### Page extract
————————
Where should I go?   I kept asking myself. It was too early to go north. That I learned from hard experience. It seemed like every spring, a polar vortex would break away and lodge itself over Eastern Canada and bring record cold and high winds to Michigan. No, I wouldn't make that mistake again.

Evey day while I was at my Max's, I saw an article about the Cicadas, how they emerge every seventeen years in numbers that astonish, reminiscent of giant locust plaques, only they're loud. The articles made them seem impossibly loud. "Louder than lawnmowers and jet engines!" one article boasted. I studied the map of where brood x was (there's ten broods of cicadas, but the one this particular year was a large one close to various population centers), and saw that to covered almost all of Indiana and much of Ohio, but a few spots in Michigan, including Ann Arbor, where I lived for much of my life, where Max's is.
————————
### Items
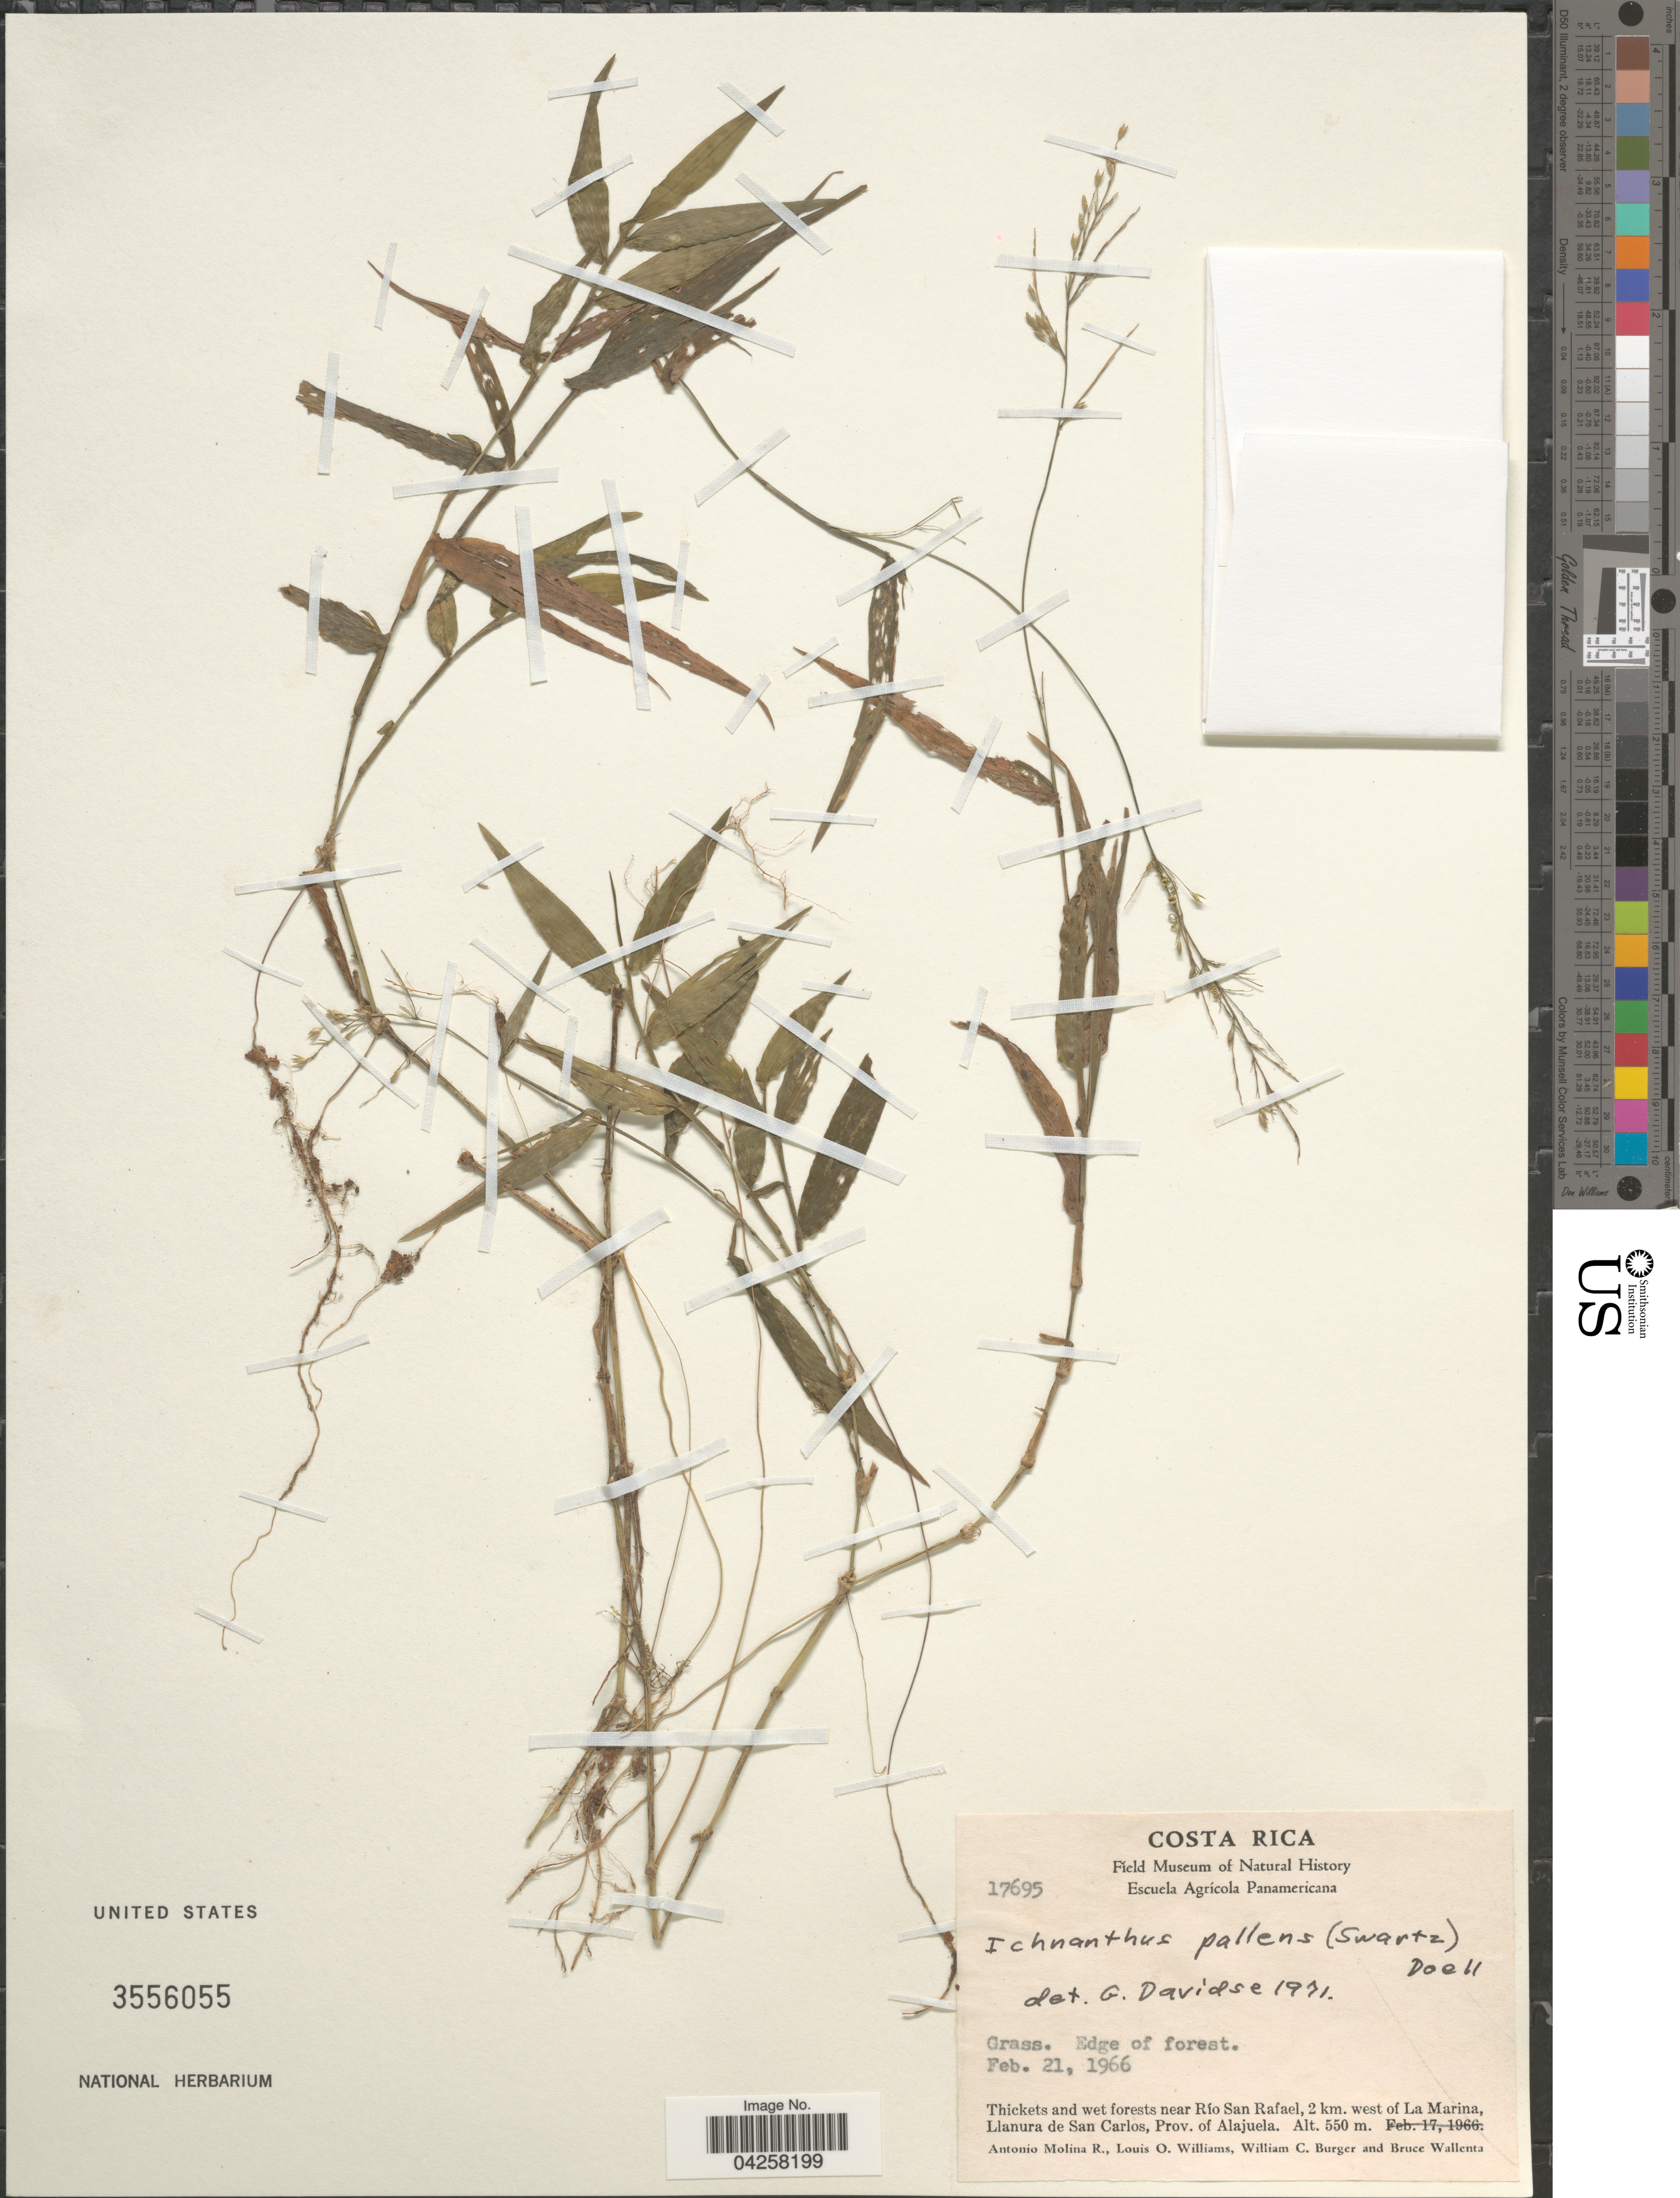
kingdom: Plantae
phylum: Tracheophyta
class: Liliopsida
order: Poales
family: Poaceae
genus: Ichnanthus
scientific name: Ichnanthus pallens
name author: (Sw.) Munro ex Benth.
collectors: A. Molina R., L. O. Williams, W. Burger & B. Wallenta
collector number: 17695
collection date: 1966-02-21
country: Costa Rica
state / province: Alajuela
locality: Thickets and wet forests near Río San Rafael, 2 km. west of La Marina. Llanura de San Carlos.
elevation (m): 5500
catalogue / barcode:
————————
### Problem set
1. Reproduce the part of the cicada passage that opens with the words containing "Where should I" and closes with "that mistake again.".
2. Do these statements agree with the cicada passage? Answer each with yes or no and quote the words that decide it. (a) The narrator judged it too early to head north. (b) There are seventeen broods of cicadas. (c) One article claimed the cicadas were louder than lawnmowers and jet engines.

### Outputs by task
1.
Where should I go?   I kept asking myself. It was too early to go north. That I learned from hard experience. It seemed like every spring, a polar vortex would break away and lodge itself over Eastern Canada and bring record cold and high winds to Michigan. No, I wouldn't make that mistake again.

2.
(a) Yes: "It was too early to go north."
(b) No: "there's ten broods of cicadas"
(c) Yes: "Louder than lawnmowers and jet engines!"